Directed by: Roy Del Ruth
Starring:
A young James Cagney appears in Taxi!, his 8th movie role in less than 2 years. Photo copyright: Warner Bros. (1932)
Taxi! is vintage Cagney. Released in January, 1932 this was his 8th movie since arriving in Hollywood less than 2 years earlier in 1930. As the title suggests Cagney plays a cab driver (Matt Nolan) in New York City. In the 1930's by far the majority of Americans lived in rural areas or small towns. Cagney was really the first tough street kid movie star. His rapid fire speech patterns and wise guy attitude made him the opposite of a rube. His take no crap from anyone posturing made him a hero to millions of boys and men.

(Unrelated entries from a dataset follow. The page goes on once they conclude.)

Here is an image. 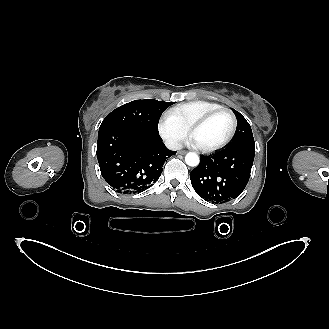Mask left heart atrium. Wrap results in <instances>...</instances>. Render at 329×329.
Listing matches in <instances>:
<instances>
[{
    "label": "left heart atrium",
    "mask_w": 329,
    "mask_h": 329,
    "mask_svg": "<svg viewBox=\"0 0 329 329\" xmlns=\"http://www.w3.org/2000/svg\"><path fill=\"white\" fill-rule=\"evenodd\" d=\"M190 144L197 146L196 142L192 138L190 139Z\"/></svg>",
    "instance_id": "left-heart-atrium-1"
}]
</instances>
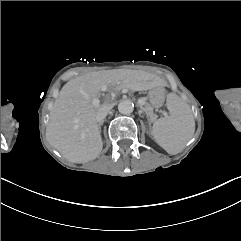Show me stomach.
I'll list each match as a JSON object with an SVG mask.
<instances>
[{"mask_svg":"<svg viewBox=\"0 0 241 241\" xmlns=\"http://www.w3.org/2000/svg\"><path fill=\"white\" fill-rule=\"evenodd\" d=\"M150 105L154 108L163 106L165 101V91L163 88H155L148 94Z\"/></svg>","mask_w":241,"mask_h":241,"instance_id":"obj_1","label":"stomach"}]
</instances>
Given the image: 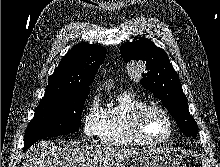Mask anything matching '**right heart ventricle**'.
<instances>
[{
	"label": "right heart ventricle",
	"mask_w": 220,
	"mask_h": 167,
	"mask_svg": "<svg viewBox=\"0 0 220 167\" xmlns=\"http://www.w3.org/2000/svg\"><path fill=\"white\" fill-rule=\"evenodd\" d=\"M146 104V101L129 91L121 92L116 104L105 110L100 142L109 146L142 144L135 136L131 123L136 110Z\"/></svg>",
	"instance_id": "1"
}]
</instances>
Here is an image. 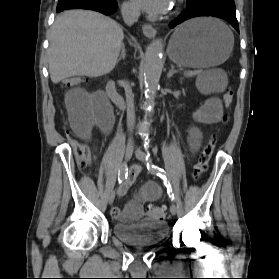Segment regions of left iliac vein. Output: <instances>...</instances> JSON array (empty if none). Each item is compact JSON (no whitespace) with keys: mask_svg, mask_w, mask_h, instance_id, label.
<instances>
[{"mask_svg":"<svg viewBox=\"0 0 279 279\" xmlns=\"http://www.w3.org/2000/svg\"><path fill=\"white\" fill-rule=\"evenodd\" d=\"M135 156L140 161H143L145 163L147 162L146 155L141 150H136L135 151ZM170 212H171L172 215H175L177 213V208H176V205L174 203H172L170 205Z\"/></svg>","mask_w":279,"mask_h":279,"instance_id":"4c4485c4","label":"left iliac vein"}]
</instances>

Matt Nolan is an independent cabbie up against a large taxi corporation bent on pushing the little guys out of business. The beautiful Loretta Young plays Sue Riley. Her father, Pop Riley, played by Guy Kibbee, goes to prison for the murder of a man hired by the corrupt taxi syndicate to smash Pop's cab with his truck. Pop winds up dying in his prison cell of a heart attack. Later at a nightclub, Matt confronts the guy responsible for Pop's downfall, Buck Gerard. Buck pulls a switchblade and in the ensuing scuffle stabs Matt's kid brother Danny to death.
Matt and Sue fall in love and get married. The climax of the picture concerns Sue's attempts to stop Matt from exacting revenge on Buck. Matt, in typical Cagney fashion, is out for blood. He won't rest until he has avenged his brother's murder. The ending is as exciting as 1930's action gets, with Cagney uttering lines like, "Come out and take it, you dirty, yellow-bellied rat, or I'll give it to you through the door."
This movie features some great stock footage of Manhattan from the era and it is also of interest to note that Cagney speaks Yiddish in one scene, something he picked up from the Jewish kids in his neighborhood on the lower East side. One of Cagney's rivals as a movie gangster, George Raft, also has a small part in a dance contest scene.
Loretta Young and Cagney have good chemistry together but this is really a one man show. If you like James Cagney then you will love Taxi!, if not there's no point in watching it.